Il successo dei frugali

Probabilmente, da ora in avanti il termine “frugali” diventerà il modo in cui verrà chiamato tutto il gruppo allargato dei falchi del rigore e del mercato liberale. Oltre a questo riconoscimento politico, i frugali hanno ottenuto una grande vittoria sui rebates. Rutte torna in patria con 1,92 miliardi di sconti sul bilancio rispetto ai 1,57 da cui partiva. Quelli dell’Austria raddoppiano e arrivano a 565 milioni di euro. I frugali non hanno invece ottenuto il diritto di veto sulle tranche delle sovvenzioni a fondo perduto, ma era l’obiettivo più sproporzionato, buono solo come punto di partenza per un negoziato severo. Con il meccanismo del “freno di emergenza” un singolo Paese potrà solo chiedere una verifica del rispetto dei piani di spesa e portare la questione nel Consiglio, sostanzialmente ritardando una tranche di pagamento. Come funzionerà davvero il meccanismo è tutto da vedere, potrebbe essere fonte di conflitti feroci, occasione per piccole dispute con secondi fini, o magari non essere attivato mai perché la cosa non rappresenta più un problema. Per l’Italia resta l’incognita maggiore, ma non è una minaccia esistenziale.
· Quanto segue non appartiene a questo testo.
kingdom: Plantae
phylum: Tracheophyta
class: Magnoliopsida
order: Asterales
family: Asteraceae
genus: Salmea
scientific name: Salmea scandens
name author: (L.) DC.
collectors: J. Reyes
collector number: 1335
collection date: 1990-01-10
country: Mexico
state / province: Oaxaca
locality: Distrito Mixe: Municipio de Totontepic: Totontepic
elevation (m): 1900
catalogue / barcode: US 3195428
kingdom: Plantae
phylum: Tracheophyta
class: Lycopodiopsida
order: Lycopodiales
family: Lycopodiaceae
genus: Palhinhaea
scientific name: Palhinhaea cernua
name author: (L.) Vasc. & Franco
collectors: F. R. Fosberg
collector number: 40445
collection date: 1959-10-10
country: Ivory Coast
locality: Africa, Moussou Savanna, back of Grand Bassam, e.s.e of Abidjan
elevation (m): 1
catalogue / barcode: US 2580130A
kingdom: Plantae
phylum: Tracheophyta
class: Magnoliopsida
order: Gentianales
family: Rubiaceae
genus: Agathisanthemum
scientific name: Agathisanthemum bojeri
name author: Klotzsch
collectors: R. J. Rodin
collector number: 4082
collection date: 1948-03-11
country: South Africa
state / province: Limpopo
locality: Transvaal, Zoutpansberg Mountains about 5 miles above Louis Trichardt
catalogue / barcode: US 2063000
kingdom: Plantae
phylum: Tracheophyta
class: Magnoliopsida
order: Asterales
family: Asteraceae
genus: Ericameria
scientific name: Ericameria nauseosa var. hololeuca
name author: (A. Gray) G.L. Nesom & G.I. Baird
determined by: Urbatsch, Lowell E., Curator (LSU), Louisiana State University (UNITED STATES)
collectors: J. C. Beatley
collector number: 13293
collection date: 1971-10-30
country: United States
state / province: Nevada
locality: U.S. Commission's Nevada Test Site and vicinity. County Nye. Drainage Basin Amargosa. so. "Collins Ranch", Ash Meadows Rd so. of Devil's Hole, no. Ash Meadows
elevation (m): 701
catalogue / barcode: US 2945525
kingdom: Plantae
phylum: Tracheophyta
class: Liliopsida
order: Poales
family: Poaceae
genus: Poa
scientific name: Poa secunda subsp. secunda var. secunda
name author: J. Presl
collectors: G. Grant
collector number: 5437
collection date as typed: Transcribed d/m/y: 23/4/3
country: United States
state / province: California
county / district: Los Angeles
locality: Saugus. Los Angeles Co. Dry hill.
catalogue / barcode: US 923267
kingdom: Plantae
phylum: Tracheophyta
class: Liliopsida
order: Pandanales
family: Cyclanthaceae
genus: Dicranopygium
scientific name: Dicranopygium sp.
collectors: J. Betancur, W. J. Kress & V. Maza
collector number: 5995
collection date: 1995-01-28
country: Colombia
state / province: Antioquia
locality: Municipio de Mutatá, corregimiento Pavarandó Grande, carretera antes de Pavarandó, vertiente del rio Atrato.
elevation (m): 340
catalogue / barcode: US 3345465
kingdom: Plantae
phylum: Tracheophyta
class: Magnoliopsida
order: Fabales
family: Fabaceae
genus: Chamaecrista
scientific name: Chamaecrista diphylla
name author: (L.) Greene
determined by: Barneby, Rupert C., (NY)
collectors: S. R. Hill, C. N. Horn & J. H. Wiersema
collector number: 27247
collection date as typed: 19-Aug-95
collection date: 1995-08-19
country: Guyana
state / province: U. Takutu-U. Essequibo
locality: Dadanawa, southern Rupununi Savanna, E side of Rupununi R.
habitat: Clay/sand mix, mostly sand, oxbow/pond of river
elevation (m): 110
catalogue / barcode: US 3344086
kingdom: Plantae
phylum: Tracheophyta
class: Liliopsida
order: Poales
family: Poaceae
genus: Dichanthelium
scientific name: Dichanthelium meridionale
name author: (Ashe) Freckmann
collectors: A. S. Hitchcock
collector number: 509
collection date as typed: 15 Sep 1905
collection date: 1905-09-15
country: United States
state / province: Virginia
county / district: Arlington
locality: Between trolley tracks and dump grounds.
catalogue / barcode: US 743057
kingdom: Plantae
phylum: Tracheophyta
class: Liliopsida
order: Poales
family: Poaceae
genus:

La sconfitta per i federalisti e le istituzioni comunitarie

Durante il negoziato il presidente del Parlamento europeo David Sassoli aveva minacciato un veto degli europarlamentari nel caso in cui il budget non avesse dato risposte nel campo del contrasto al cambiamento climatico, il rispetto dello stato di diritto, le iniquità del sistema dei rebates (un annullamento) e lo stanziamento di un paniere di risorse tutte europee. Il piano approvato questa mattina non esaudisce nessuna di queste richieste. Adesso per il Parlamento europeo sarebbe piuttosto imbarazzante mettere il veto sul proprio bilancio, e causare un altro summit d’emergenza, anche se Sassoli ha fatto già delle dichiarazioni critiche “nel lungo periodo”.

La vittoria della logica intergovernativa

I frugali, il gruppo di Visegrad, l’asse franco-tedesco e i paesi mediterranei non sono interessati ad avere un’UE che funzioni in maniera troppo indipendente dagli Stati nazionali. In questa occasione sono stati soprattutto i frugali a prendere il posto che una volta era incarnato dal solo Regno Unito, ma i raggruppamenti interni e la logica dei negoziati tra capi di governo hanno dimostrato che l’UE riesce a fare passi in avanti quando si agisce con logiche intergovernative, Stati che negoziano in base a interessi nazionali, non in base alle famiglie politiche dei leader del momento.